Crowley was convinced of the objective truth of Liber Legis, and that its speaker, Aiwass, was both his Holy Guardian Angel and in possession of knowledge completely unavailable to Crowley. He writes in Magick: “Man has no such fact recorded, by proof established in surety beyond cavil of critic, as this Book, to witness the existence of and Intelligence praeterhuman and articulate, purposefully interfering in the philosophy, religion, ethics, economics and politics of the Planet.” This knowledge, as Crowley understood it, represented the formula of an entire age of mankind, which he referred to as the Aeon of Horus, the Word of which is Thelema, which had been ushered in by himself as its prophet.
Thelemites today hold a wide spectrum of beliefs regarding Crowley’s status as prophet.

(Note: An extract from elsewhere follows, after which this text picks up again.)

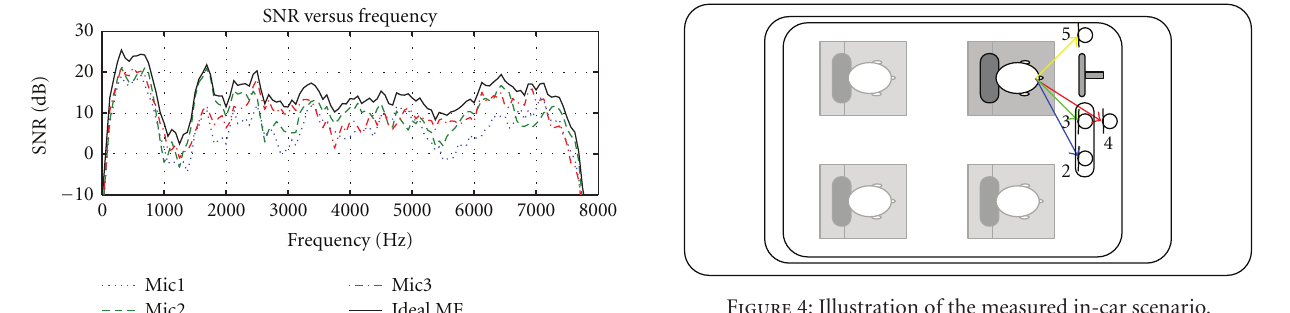
Figure 4: Illustration of the measured in-car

Some view Crowley as he did himself—the literal messenger of a new spiritual Law for mankind. Others believe that “Aiwass” was simply an unconscious (or even fraudulent pseudonym) of Crowley, and that the merit of the Book rests solely on its content without need for objective verification. Yet others disregard Crowley altogether. However, it is reasonable to say that Crowley still plays a very large role in the understanding of Thelema, and his words are constantly used to promulgate its doctrines today.
Author of (Books)
- The Book of the Law
- Magick, Book 4
- The Book of Lies
- The Vision and the Voice
- 777 and Other Qabalistic Writings
- Confessions of Aleister Crowley
- The Equinox (a series of publications in book format)
- Magick Without Tears
- Liber Al vel Legis
Libers
Most of Crowley’s most influential work was in the form of “Libers” (lit. “books”), which were usually shorter items consisting of core teachings, methodologies, practices, or Thelemic scripture. All the libers are given a number in the Greek numbering system, and those that are part of the A.’.A.’. curriculum are assigned a “class” as follows:
- Class [A] consists of books of which may be changed not so much as the style of a letter: that is, they represent the utterance of an Adept entirely beyond the criticism of even the Visible Head of the Organization.

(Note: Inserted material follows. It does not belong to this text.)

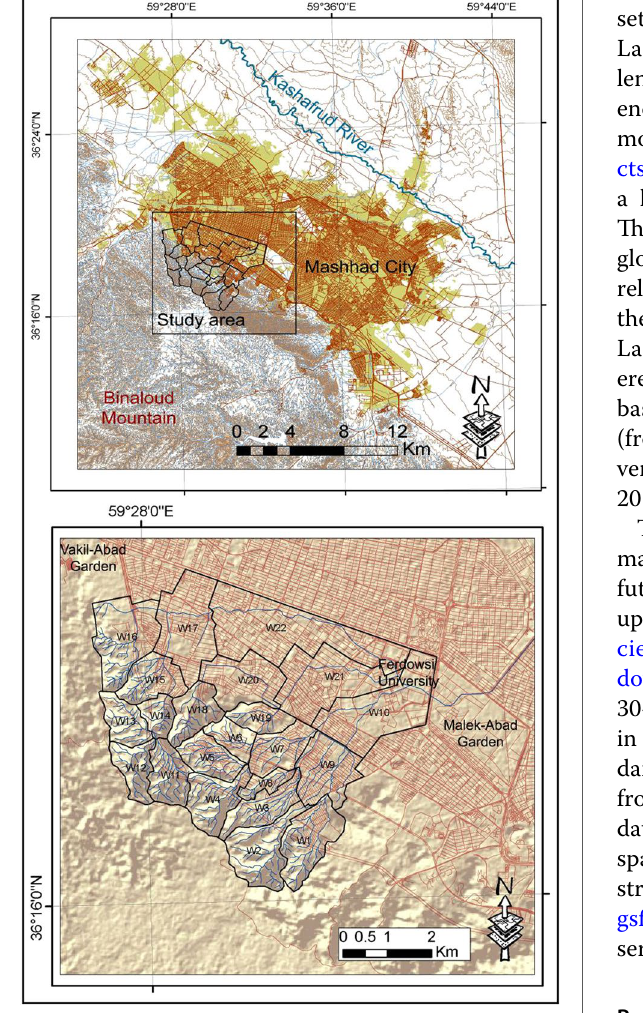
Fig. 1 Geographical location of the study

- Class [B] consists of books or essays which are the result of ordinary scholarship, enlightened and earnest.
- Class [C] consists of matter which is to be regarded rather as suggestive than anything else.

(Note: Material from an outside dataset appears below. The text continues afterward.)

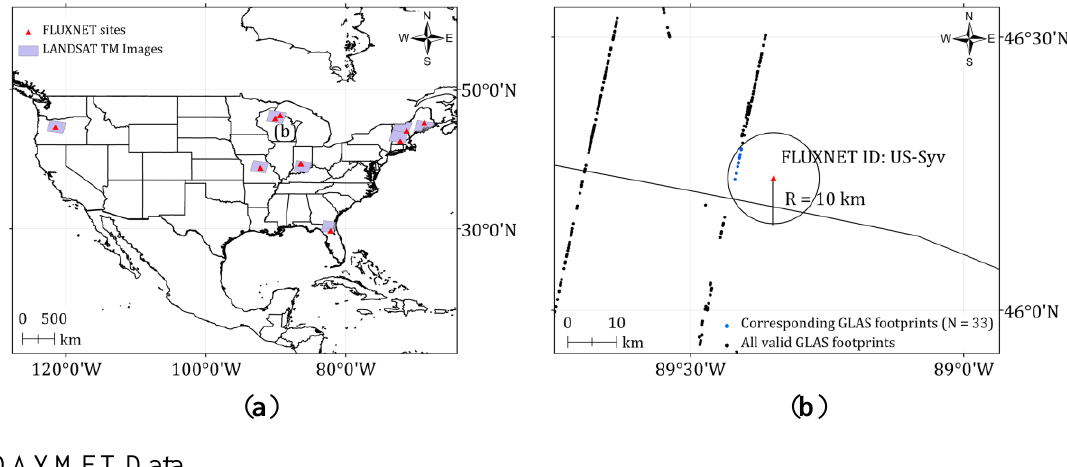
Figure 2. ( a ) The 12 selected FLUXNET sites (red triangles) based on the distance from valid GLAS footprints (≤ 10 km radius). ( b ) An example site (ID: US-Syv) located at the Sylvania Wilderness Area of Michigan. Purple polygons represent Landsat TM imagery for the retrieval of Leaf Area Index (LAI). Blue dots refer to valid GLAS footprints corresponding to the FLUXNET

- Class [D] consists of the Official Rituals and Instructions.
- Class [E] consists of manifestos, broadsides, epistles and other public statements. Some publications are composite, and pertain to more than one class.
Many of his Libers appeared in published books, especially editions of The Equinox and The Holy Books of Thelema, although some Libers are books in their own right (such as Magick, which is Liber 4).